Toute juste sortie d’interview, Debra nous rejoint avec le sourire et s’assied sur un sofa de soie rouge, au pied d’une statue grecque et d’immenses miroirs bordés d’épais rideaux. Installée dans ce décor au faste ostentatoire et au confort décadent, la réalisatrice nominée aux Oscars 2011 pour son film Winter’s bone nous emmène dans un tout autre environnement, aux antipodes du luxe et de l’oisiveté.

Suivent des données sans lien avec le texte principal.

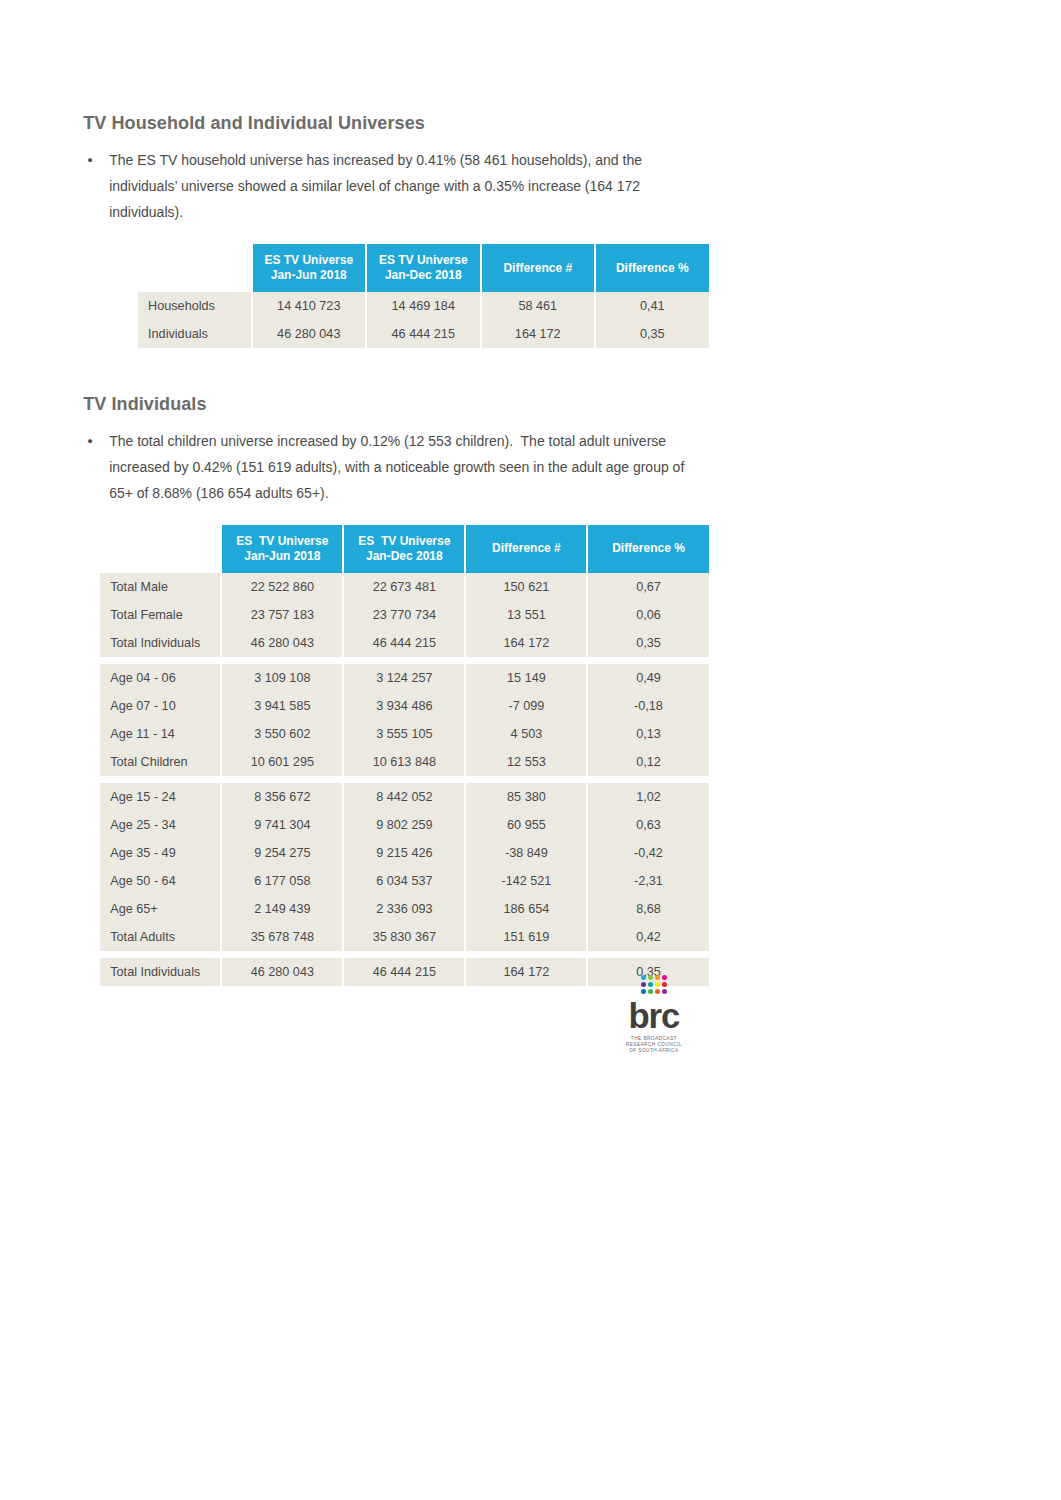TV Household and Individual Universes
The ES TV household universe has increased by 0.41% (58 461 households), and the individuals’ universe showed a similar level of change with a 0.35% increase (164 172 individuals).
| | ES TV Universe Jan-Jun 2018 | ES TV Universe Jan-Dec 2018 | Difference # | Difference % |
| --- | --- | --- | --- | --- |
| Households | 14 410 723 | 14 469 184 | 58 461 | 0,41 |
| Individuals | 46 280 043 | 46 444 215 | 164 172 | 0,35 |
TV Individuals
The total children universe increased by 0.12% (12 553 children). The total adult universe increased by 0.42% (151 619 adults), with a noticeable growth seen in the adult age group of 65+ of 8.68% (186 654 adults 65+).
| | ES TV Universe Jan-Jun 2018 | ES TV Universe Jan-Dec 2018 | Difference # | Difference % |
| --- | --- | --- | --- | --- |
| Total Male | 22 522 860 | 22 673 481 | 150 621 | 0,67 |
| Total Female | 23 757 183 | 23 770 734 | 13 551 | 0,06 |
| Total Individuals | 46 280 043 | 46 444 215 | 164 172 | 0,35 |
| Age 04 - 06 | 3 109 108 | 3 124 257 | 15 149 | 0,49 |
| Age 07 - 10 | 3 941 585 | 3 934 486 | -7 099 | -0,18 |
| Age 11 - 14 | 3 550 602 | 3 555 105 | 4 503 | 0,13 |
| Total Children | 10 601 295 | 10 613 848 | 12 553 | 0,12 |
| Age 15 - 24 | 8 356 672 | 8 442 052 | 85 380 | 1,02 |
| Age 25 - 34 | 9 741 304 | 9 802 259 | 60 955 | 0,63 |
| Age 35 - 49 | 9 254 275 | 9 215 426 | -38 849 | -0,42 |
| Age 50 - 64 | 6 177 058 | 6 034 537 | -142 521 | -2,31 |
| Age 65+ | 2 149 439 | 2 336 093 | 186 654 | 8,68 |
| Total Adults | 35 678 748 | 35 830 367 | 151 619 | 0,42 |
| Total Individuals | 46 280 043 | 46 444 215 | 164 172 | 0,35 |
brc
THE BROADCAST
RESEARCH COUNCIL
OF SOUTH AFRICA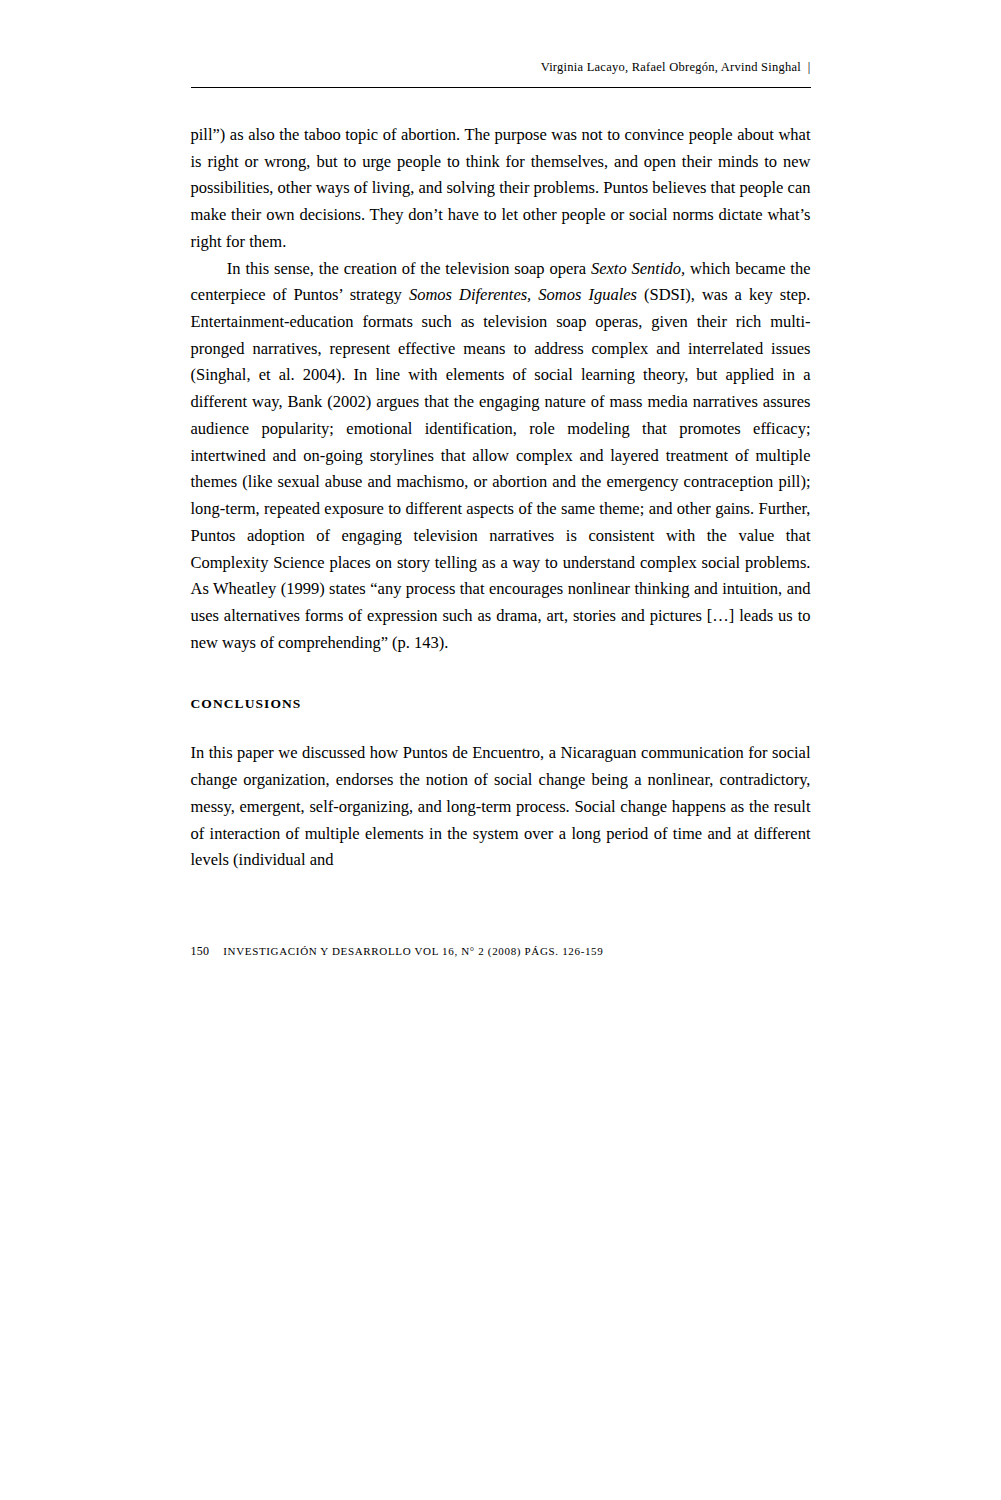Virginia Lacayo, Rafael Obregón, Arvind Singhal |
pill”) as also the taboo topic of abortion. The purpose was not to convince people about what is right or wrong, but to urge people to think for themselves, and open their minds to new possibilities, other ways of living, and solving their problems. Puntos believes that people can make their own decisions. They don’t have to let other people or social norms dictate what’s right for them.
In this sense, the creation of the television soap opera Sexto Sentido, which became the centerpiece of Puntos’ strategy Somos Diferentes, Somos Iguales (SDSI), was a key step. Entertainment-education formats such as television soap operas, given their rich multi-pronged narratives, represent effective means to address complex and interrelated issues (Singhal, et al. 2004). In line with elements of social learning theory, but applied in a different way, Bank (2002) argues that the engaging nature of mass media narratives assures audience popularity; emotional identification, role modeling that promotes efficacy; intertwined and on-going storylines that allow complex and layered treatment of multiple themes (like sexual abuse and machismo, or abortion and the emergency contraception pill); long-term, repeated exposure to different aspects of the same theme; and other gains. Further, Puntos adoption of engaging television narratives is consistent with the value that Complexity Science places on story telling as a way to understand complex social problems. As Wheatley (1999) states “any process that encourages nonlinear thinking and intuition, and uses alternatives forms of expression such as drama, art, stories and pictures […] leads us to new ways of comprehending” (p. 143).
Conclusions
In this paper we discussed how Puntos de Encuentro, a Nicaraguan communication for social change organization, endorses the notion of social change being a nonlinear, contradictory, messy, emergent, self-organizing, and long-term process. Social change happens as the result of interaction of multiple elements in the system over a long period of time and at different levels (individual and
150investigación y desarrollo vol 16, n° 2 (2008) págs. 126-159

Son film Leave no trace (présenté en compétition au Festival de Deauville 2018) conte l’histoire de Tom (Thomasin McKenzie) et de son père (Ben Foster) ancien soldat souffrant de stress post traumatique. Vivant tous deux à l’abri du monde moderne au cœur de la forêt bordant Portland, leur campement est un jour découvert. Expulsé, ils se voient proposer un logement, un emploi, une scolarité. Alors que Tom découvre ce nouveau mode de vie avec joie et curiosité, son père ne parvient pas à s’intégrer. Le temps est-il venu pour Tom de choisir entre l’amour filial et ce monde qui l'appelle ?
La réalisatrice y dresse le portrait d’une Amérique invisible. Celle qui évolue entre ville et campagne, dans les plis et les creux de ses immenses territoires. On y rencontre des gens en quête d’une place dans le monde, d’un équilibre entre une société hostile et une nature aussi protectrice que dangereuse.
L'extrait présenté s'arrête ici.